When MIPS was first created it was in the early days of the PC. MIPS was superior to other available microprocessors from Intel and Motorola in that it was more focused on things like floating point calculations and intensive graphics. This made it very good for the workstation market and for video game consoles, but not really optimized for the PC market. At the time this was probably smart, since the workstation market was very lucrative and PCs were just becoming a big market. Game consoles were probably mostly a fortunate side benefit (not sure about that, though).

As PCs caught on, Intel locked up the DOS/Windows market into the x86 instruction set, and Motorola got the Apple Macintosh market with their 68000 family. It wasn’t easy to efficiently change an operating system to a different architecture, so those tended to be locked up. Which meant MIPS couldn’t get into that market once those operating systems became completely dominant.

MIPS didn’t even have all of the workstation market. I don’t remember what Daisy used. Apollo used Motorola processors, and Sun eventually used their own SPARC. IBM had their own Power architecture (later PowerPC in conjunction with Motorola).

Eventually Intel and Motorola came out with co-processors and then integrated processors with better floating point and graphics performance, and Sun’s SPARC took away a significant part of the workstation market from Silicon Graphics (the creator of MIPS).

Meanwhile, Motorola and particularly Intel were rolling in cash due to the strong success of the PC market. They could outspend most of their competitors on R&D. It became harder and harder for other general purpose microprocessors to compete with them, although Sun’s SPARC still did rather well in the dwindling workstation marketplace.

Silicon Graphics decided to spin MIPS off as as separate company and MIPS decided to target the embedded processing market rather than hitch their wagon totally to SGI’s workstations, which was probably wise. Sun was a strong competitor, and dedicated workstations were becoming used less and less. High performance PCs became a more cost-effective competitor for many uses (if the software was made available), and supercomputers took over the highest performance needs. This made workstations somewhat of a niche product.

Of course, the embedded market is not free of tough competition either, but I’d say it was probably one of the best moves that MIPS could have made at the time.

**TL;DR** – *Sometimes you have to adapt to survive*.

Anonymous 0 Comments

MIPS was one of the first RISC architectures around.

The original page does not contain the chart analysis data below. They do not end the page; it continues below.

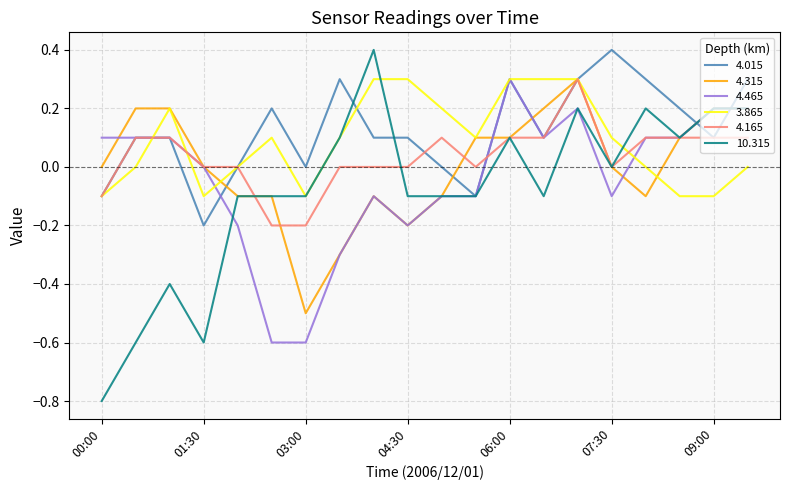

What is the difference between the maximum and minimum values in the 4.465 series?

0.9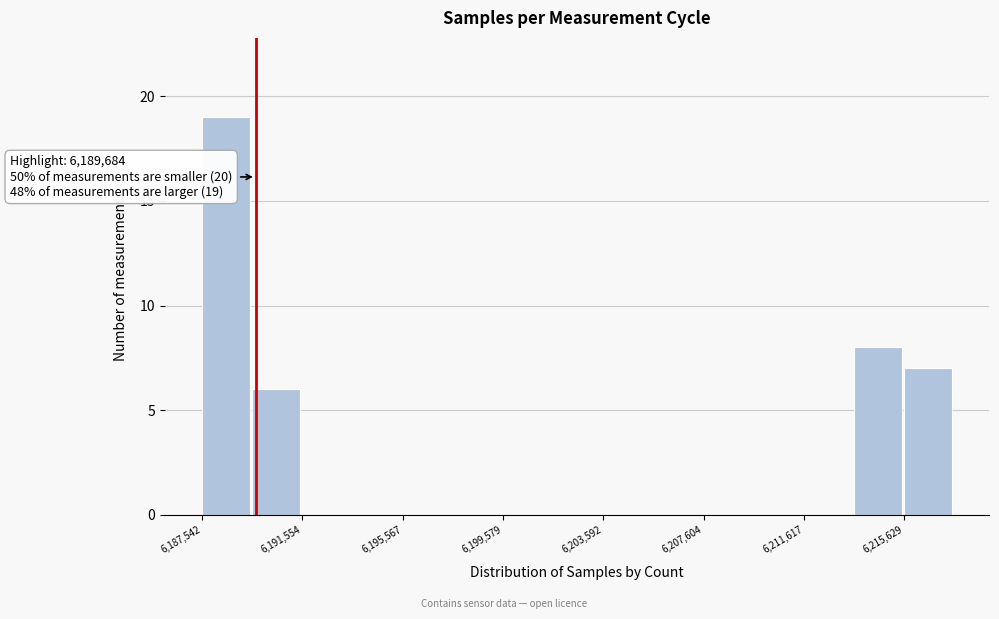

Which range on the x-axis has the tallest bar?

6187500 to 6189500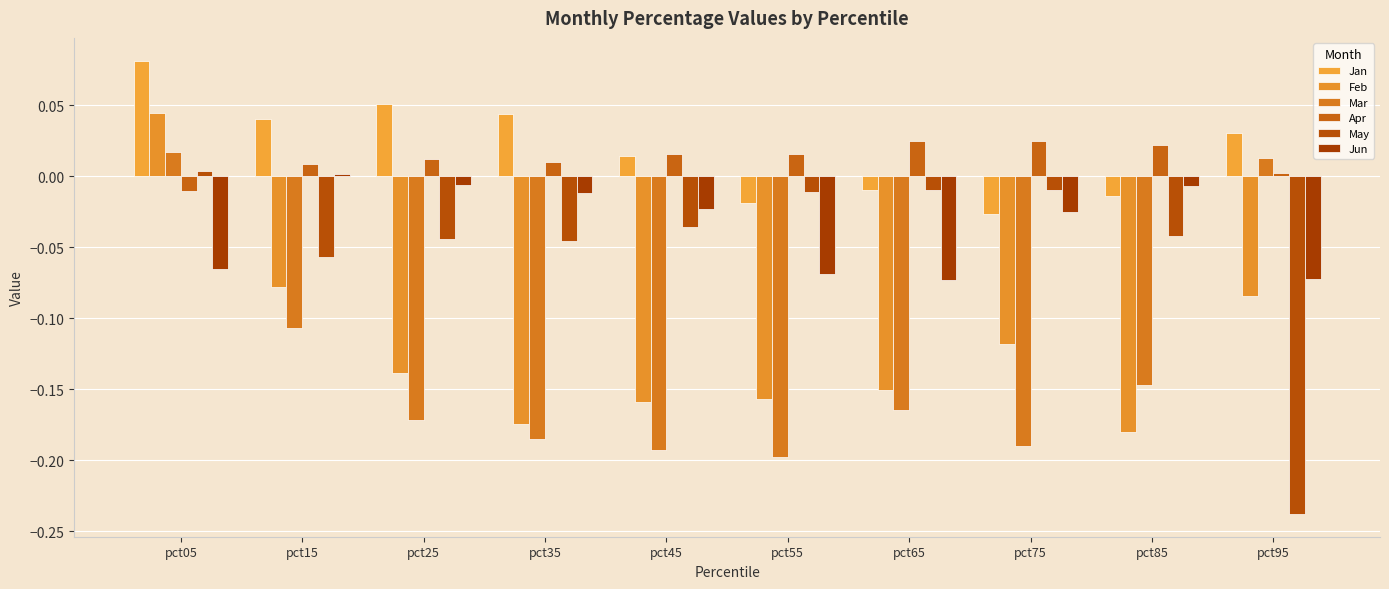

List the labels in order of Jan value, largest first.

pct05, pct25, pct35, pct15, pct95, pct45, pct65, pct85, pct55, pct75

It was heavily pipelined which let it keep up a 1 instruction per cycle execution rate and claw back performance against its CISC competitors. Also, because of the simplicity of the architecture and the lack of complexity in the wiring of the ICs it could scale to high frequencies on similar process nodes.

For instance, the R4000 was released at the start of 1993 starting at 100MHz on the 0.6um (600nm) process node while Intel was struggling to get the 66MHz P5 out the door. By 1994 Toshiba had a 200MHz part fabbed on 0.3um (300nm) while Intel was struggling to get its 75MHz P54C parts out the door.

Because of the predictable in-order pipeline and the 1 clock instruction latency they still make great embedded CPUs. The compiler can make sure metrics for realtime programming are met far easier than with a machine that has weird instructions that can take dozens of cycles.